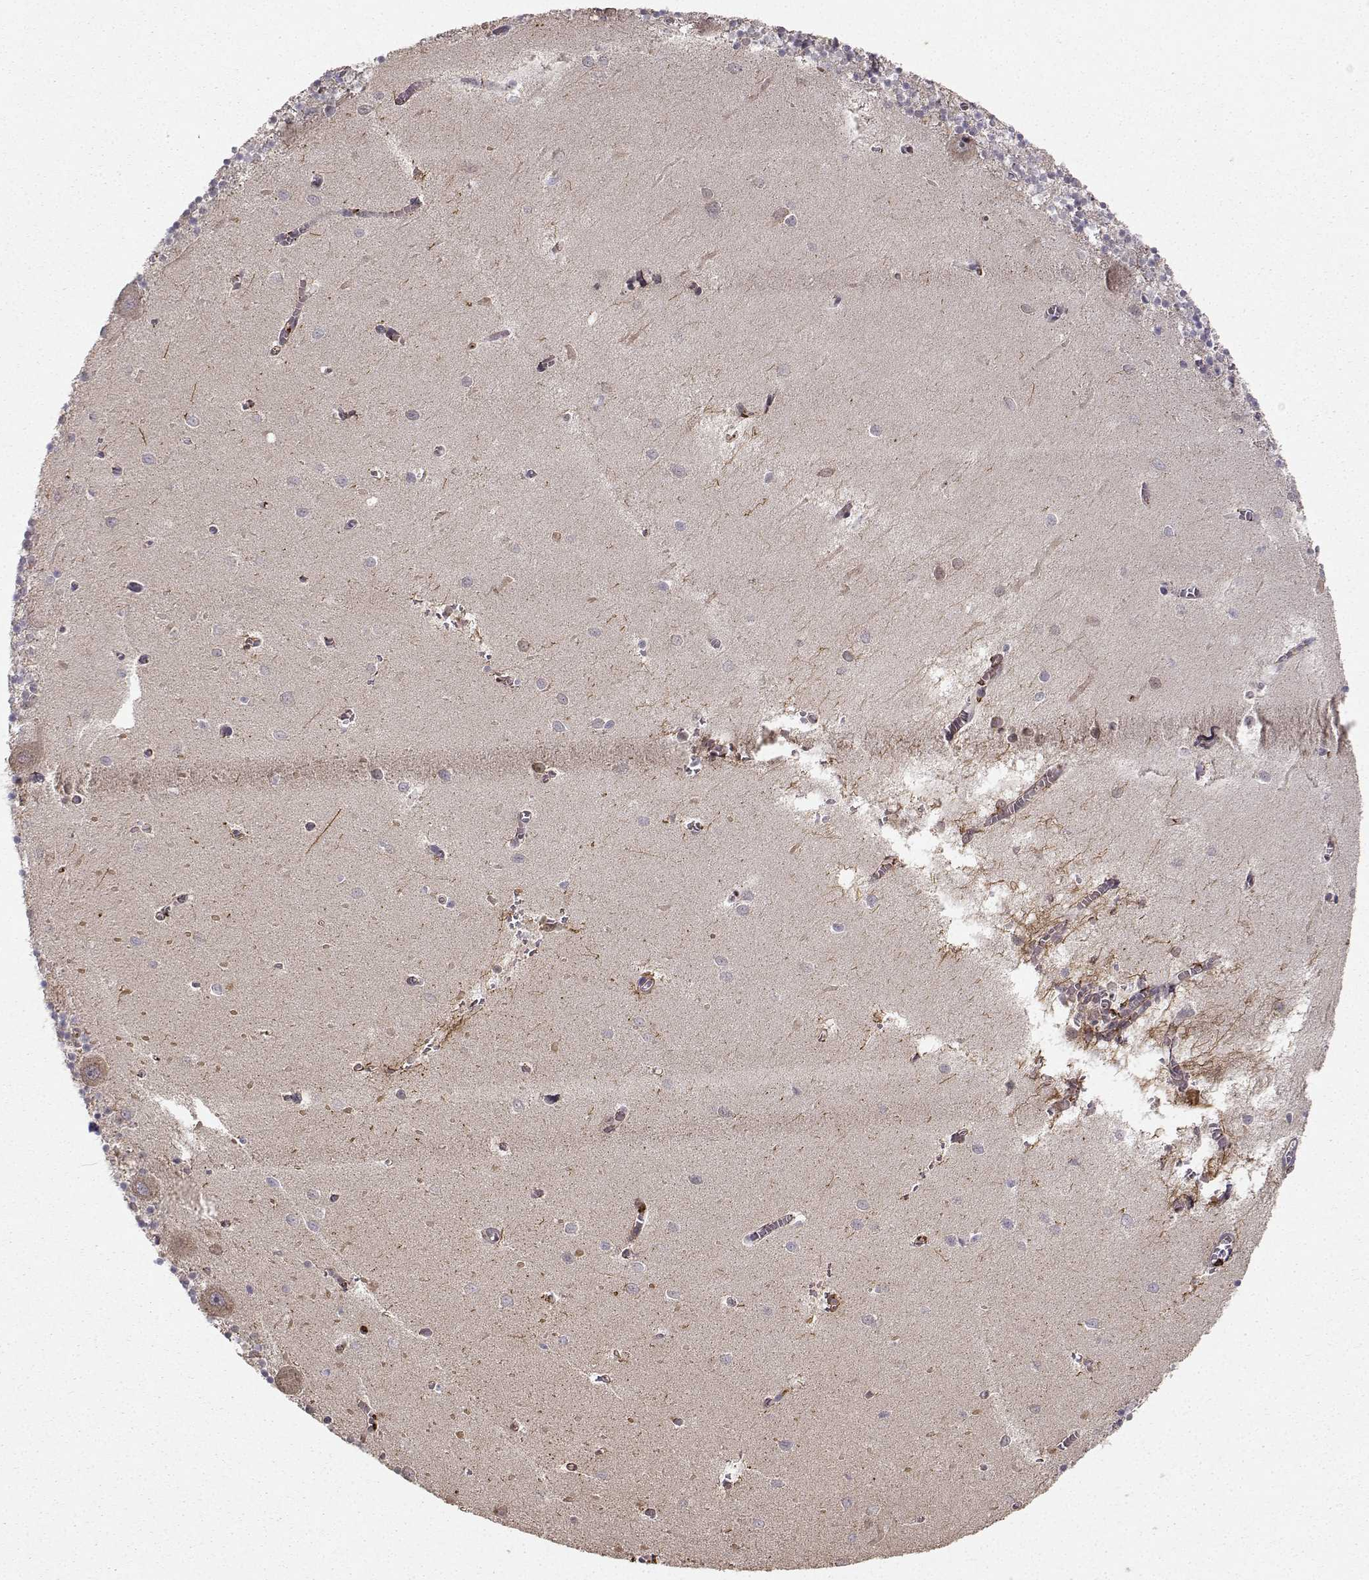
{"staining": {"intensity": "negative", "quantity": "none", "location": "none"}, "tissue": "cerebellum", "cell_type": "Cells in granular layer", "image_type": "normal", "snomed": [{"axis": "morphology", "description": "Normal tissue, NOS"}, {"axis": "topography", "description": "Cerebellum"}], "caption": "There is no significant expression in cells in granular layer of cerebellum. Nuclei are stained in blue.", "gene": "WNT6", "patient": {"sex": "female", "age": 64}}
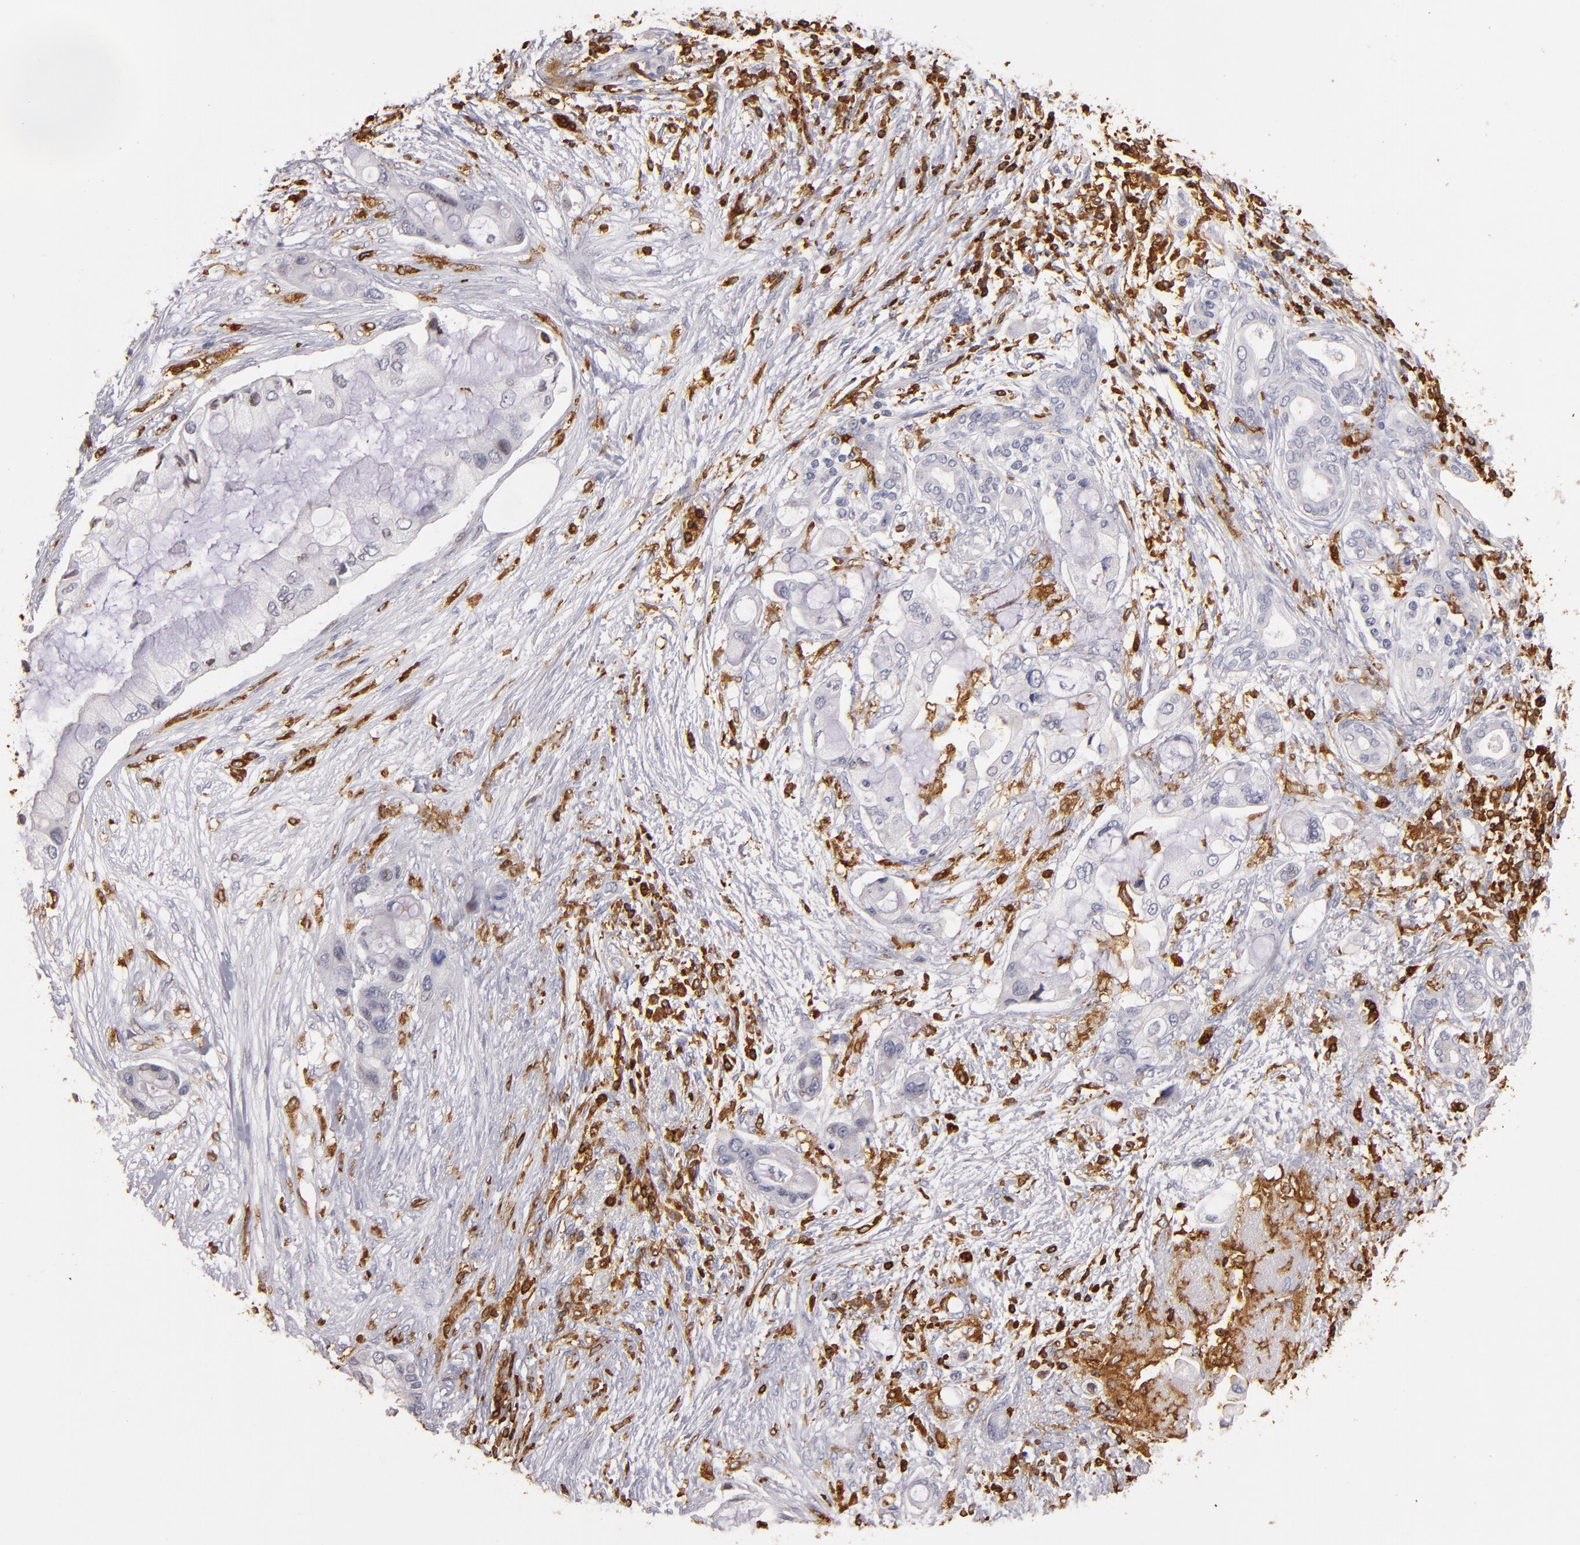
{"staining": {"intensity": "negative", "quantity": "none", "location": "none"}, "tissue": "pancreatic cancer", "cell_type": "Tumor cells", "image_type": "cancer", "snomed": [{"axis": "morphology", "description": "Adenocarcinoma, NOS"}, {"axis": "topography", "description": "Pancreas"}], "caption": "Pancreatic adenocarcinoma stained for a protein using IHC reveals no positivity tumor cells.", "gene": "WAS", "patient": {"sex": "female", "age": 59}}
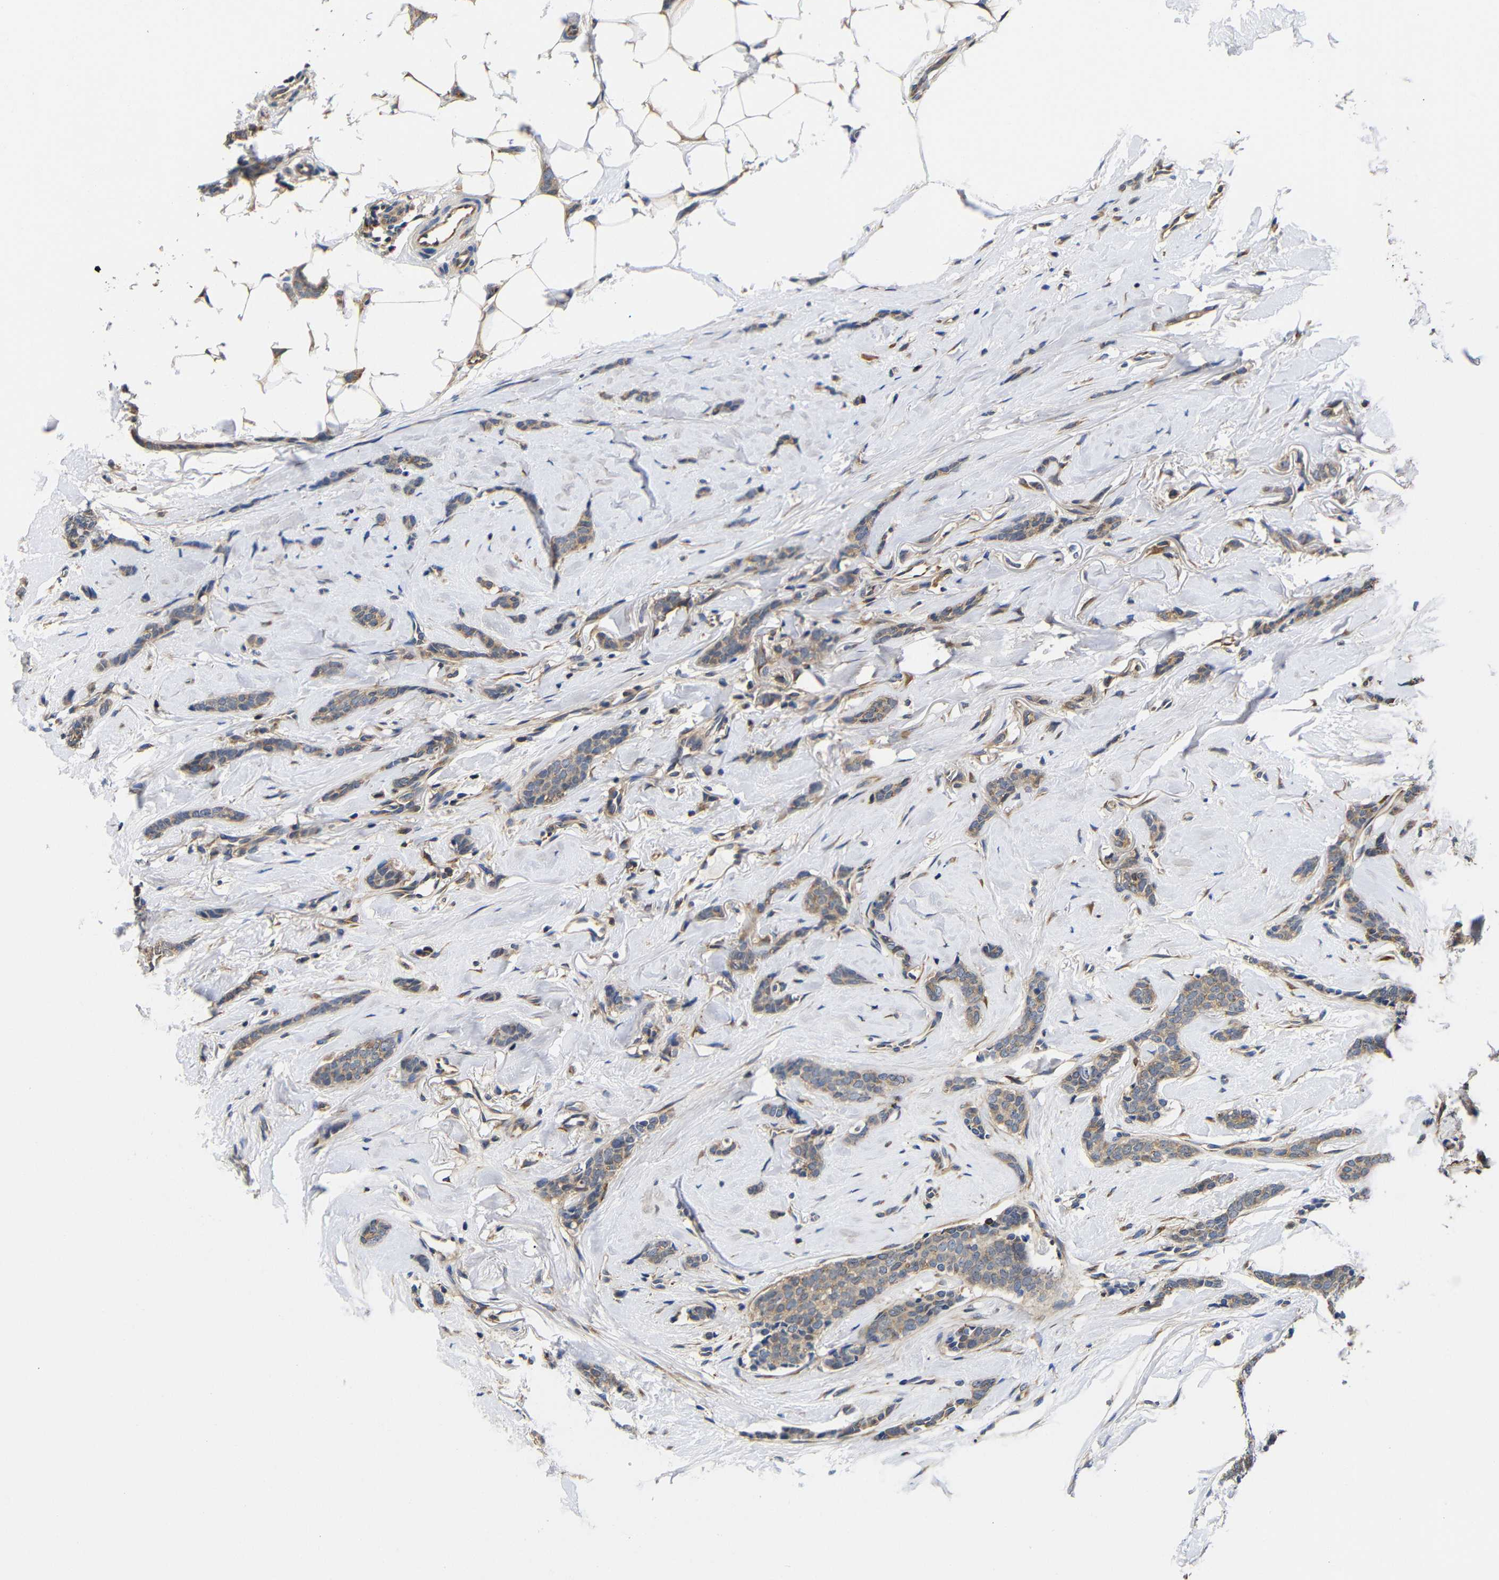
{"staining": {"intensity": "moderate", "quantity": ">75%", "location": "cytoplasmic/membranous"}, "tissue": "breast cancer", "cell_type": "Tumor cells", "image_type": "cancer", "snomed": [{"axis": "morphology", "description": "Lobular carcinoma"}, {"axis": "topography", "description": "Skin"}, {"axis": "topography", "description": "Breast"}], "caption": "Breast cancer (lobular carcinoma) stained with immunohistochemistry (IHC) displays moderate cytoplasmic/membranous positivity in about >75% of tumor cells. (Brightfield microscopy of DAB IHC at high magnification).", "gene": "LRRCC1", "patient": {"sex": "female", "age": 46}}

········

### WHAT YOU NEED TO DO
Scan the listing for the string "Tumor", then copy every line where it appears.

### FINISHED EXERCISE
{"staining": {"intensity": "negative", "quantity": "none", "location": "none"}, "tissue": "pancreatic cancer", "cell_type": "Tumor cells", "image_type": "cancer", "snomed": [{"axis": "morphology", "description": "Adenocarcinoma, NOS"}, {"axis": "topography", "description": "Pancreas"}], "caption": "Pancreatic adenocarcinoma stained for a protein using IHC reveals no positivity tumor cells.", "gene": "WAS", "patient": {"sex": "female", "age": 59}}
{"staining": {"intensity": "moderate", "quantity": ">75%", "location": "cytoplasmic/membranous"}, "tissue": "breast cancer", "cell_type": "Tumor cells", "image_type": "cancer", "snomed": [{"axis": "morphology", "description": "Lobular carcinoma"}, {"axis": "topography", "description": "Skin"}, {"axis": "topography", "description": "Breast"}], "caption": "Breast cancer (lobular carcinoma) stained with immunohistochemistry (IHC) displays moderate cytoplasmic/membranous positivity in about >75% of tumor cells. (Brightfield microscopy of DAB IHC at high magnification).", "gene": "LRRCC1", "patient": {"sex": "female", "age": 46}}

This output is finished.